> Goal of the exercise
Copy out the part of the forum post about SQL tables, starting at "The first table" and ending at "country VARCHAR (200)".

[BEGIN Text excerpt]

The first two tables are executed fine, but I got an error when I am trying to insert the SQL of the replyPosts. The following is the SQL code of the three tables:

The first table SQL code: works fine

CREATE TABLE Users ( 
userName VARCHAR (20) NOT NULL PRIMARY KEY,
password VARCHAR (20),
firstName VARCHAR (200),
lastName VARCHAR (200),
bio VARCHAR (160),
email VARCHAR (200),
country VARCHAR (200)

[END Text excerpt]
[BEGIN Data records]

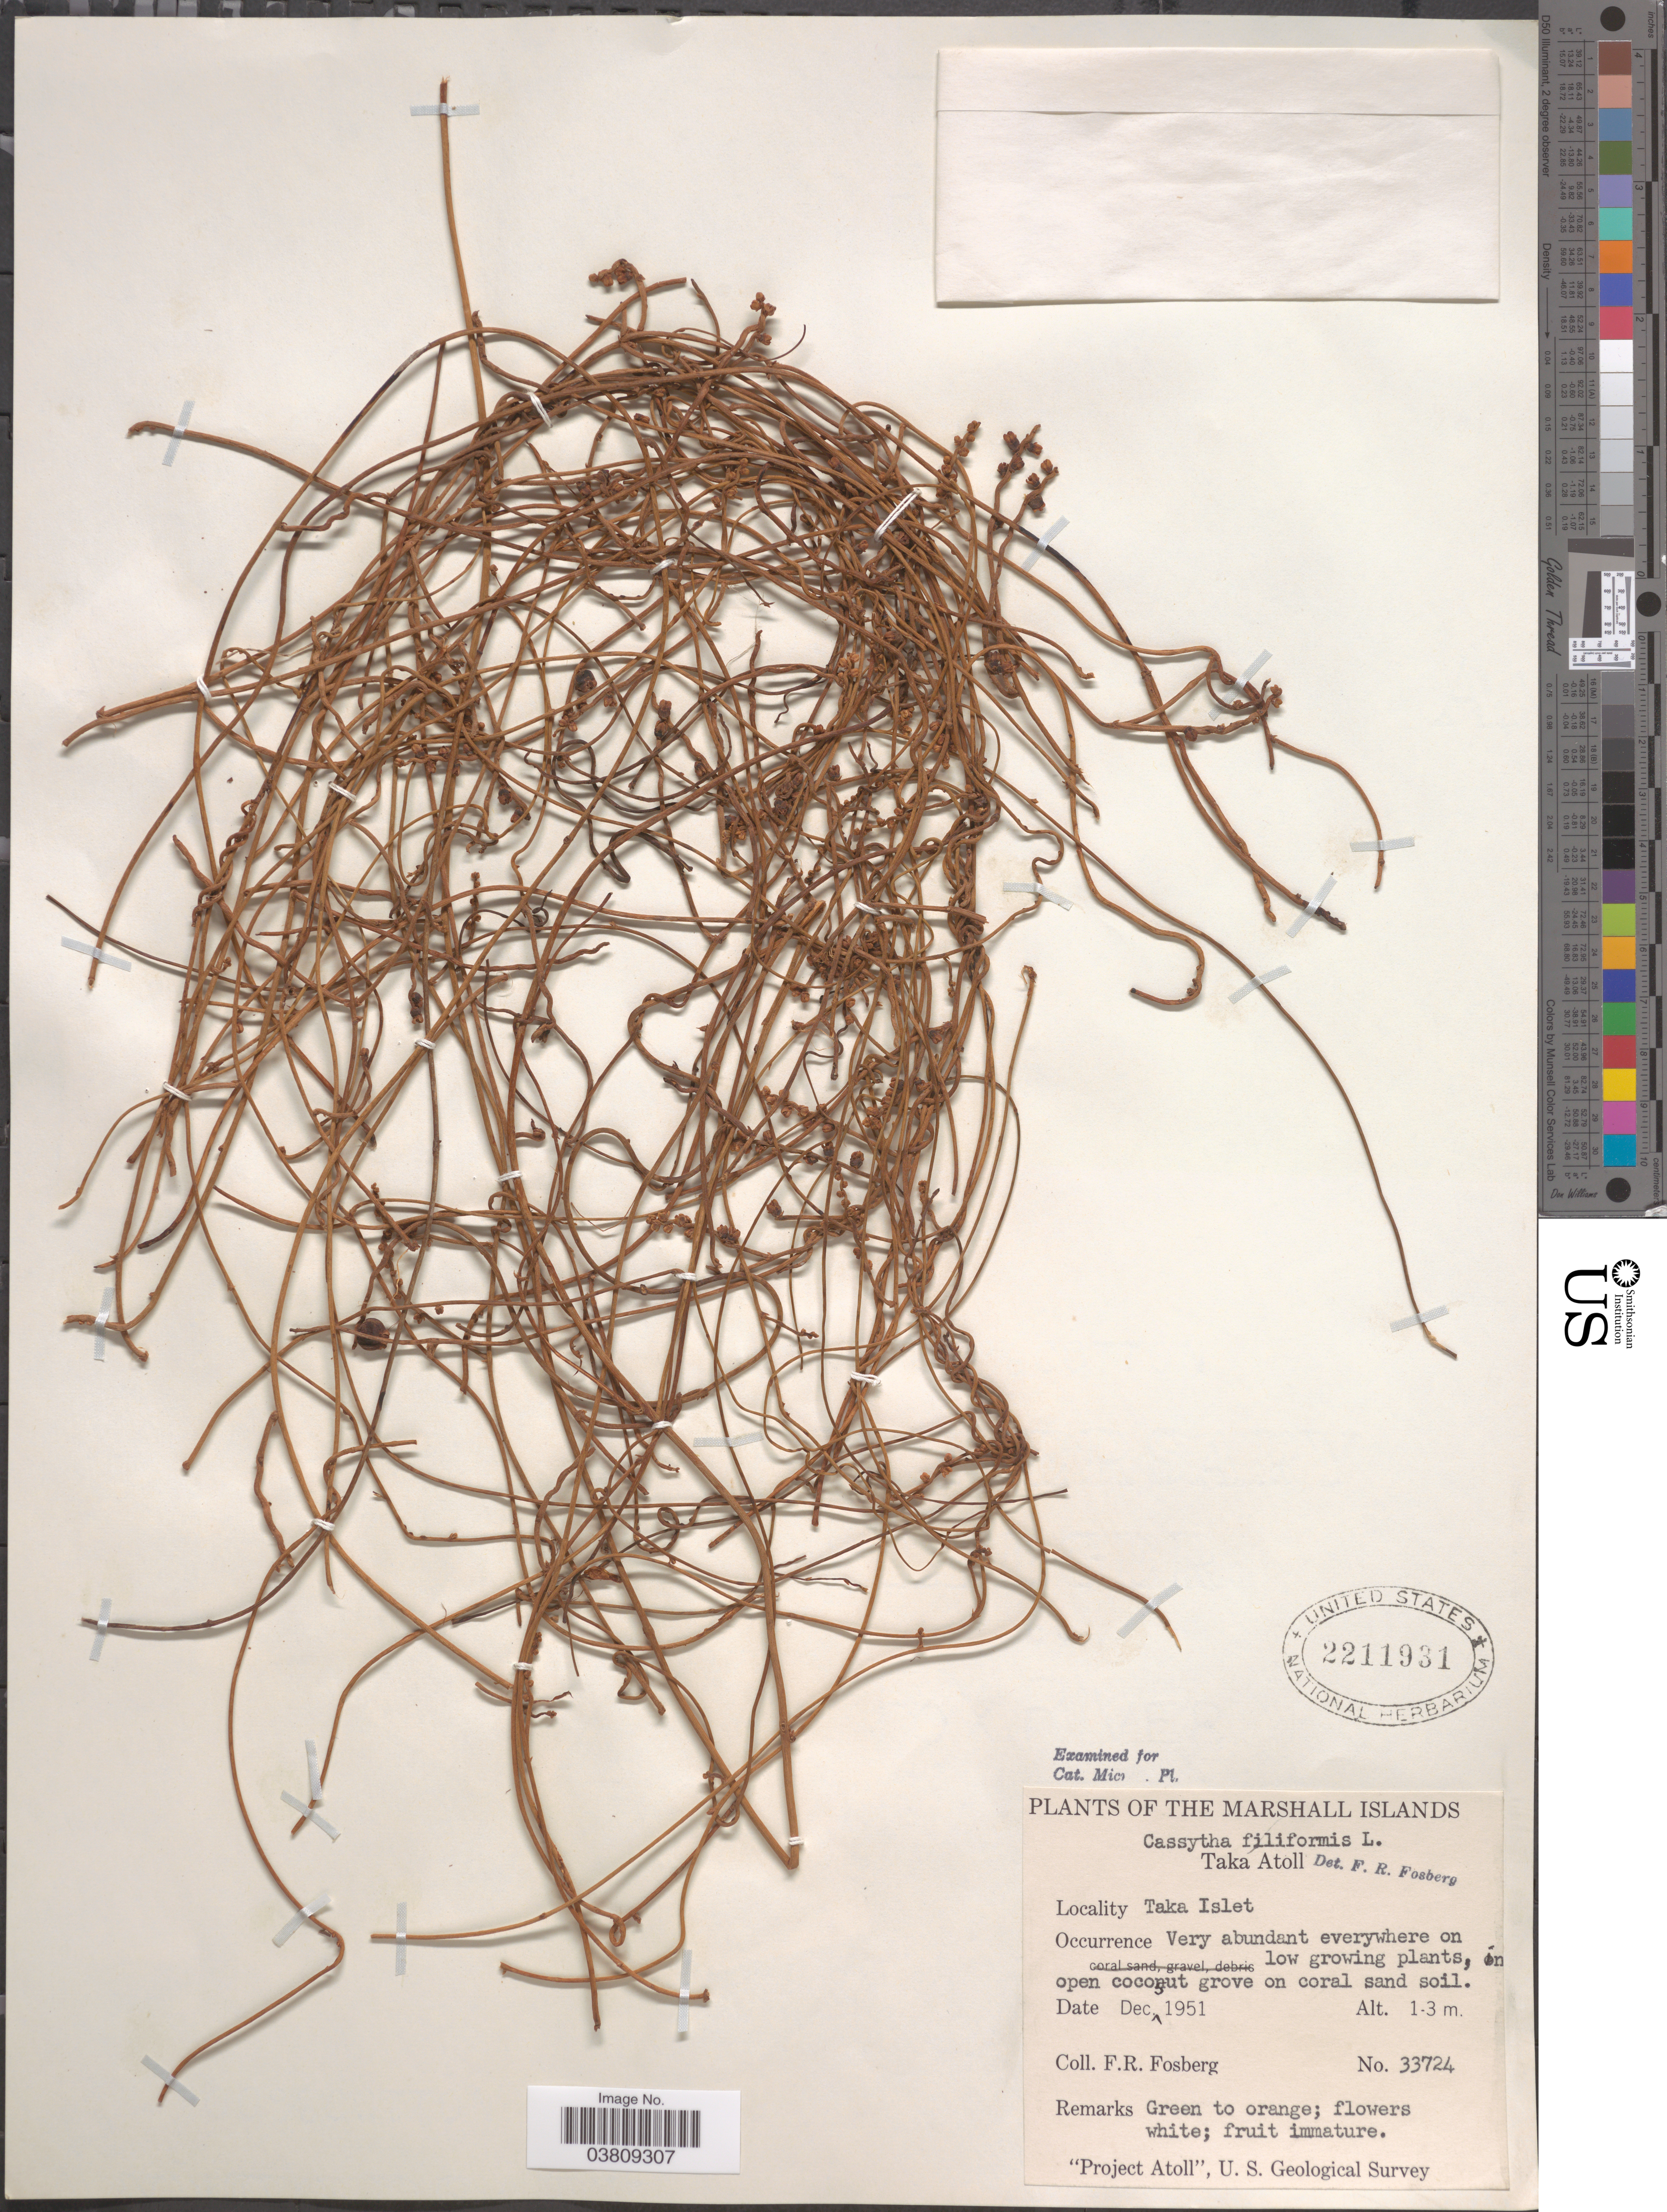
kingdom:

[END Data records]
[BEGIN Data records]

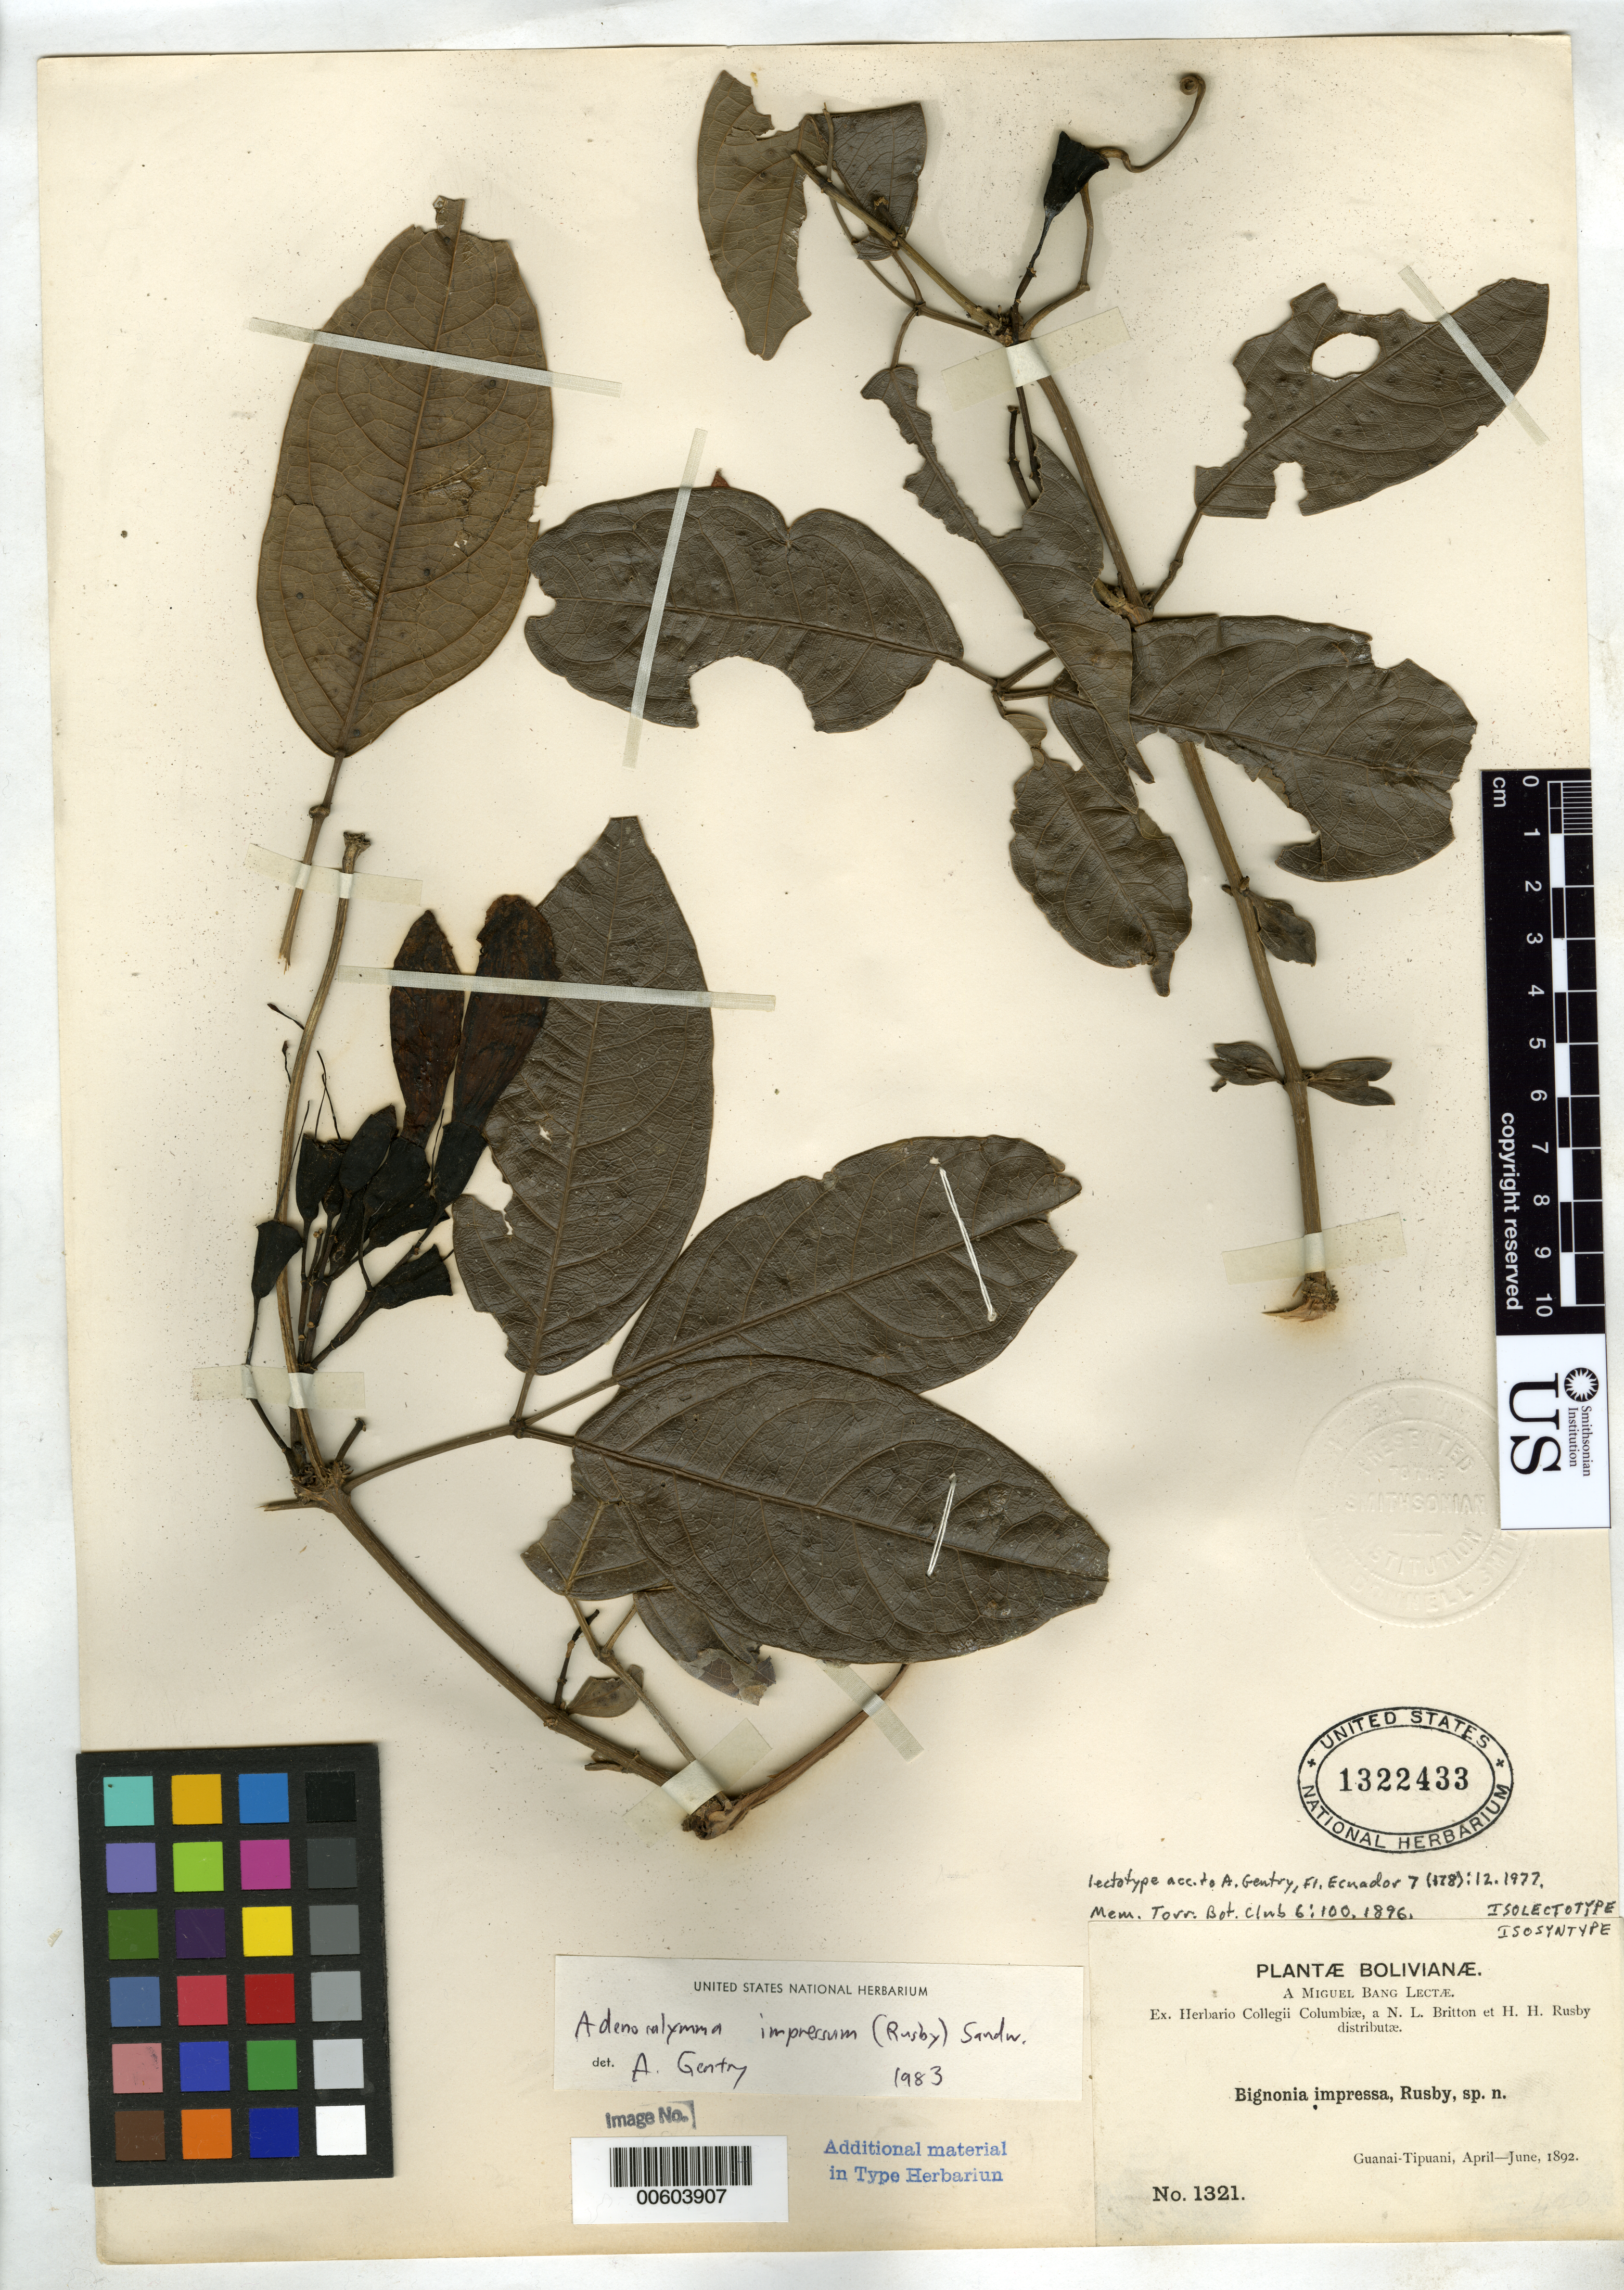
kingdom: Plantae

[END Data records]

> Worked answer
The first table SQL code: works fine

CREATE TABLE Users ( 
userName VARCHAR (20) NOT NULL PRIMARY KEY,
password VARCHAR (20),
firstName VARCHAR (200),
lastName VARCHAR (200),
bio VARCHAR (160),
email VARCHAR (200),
country VARCHAR (200)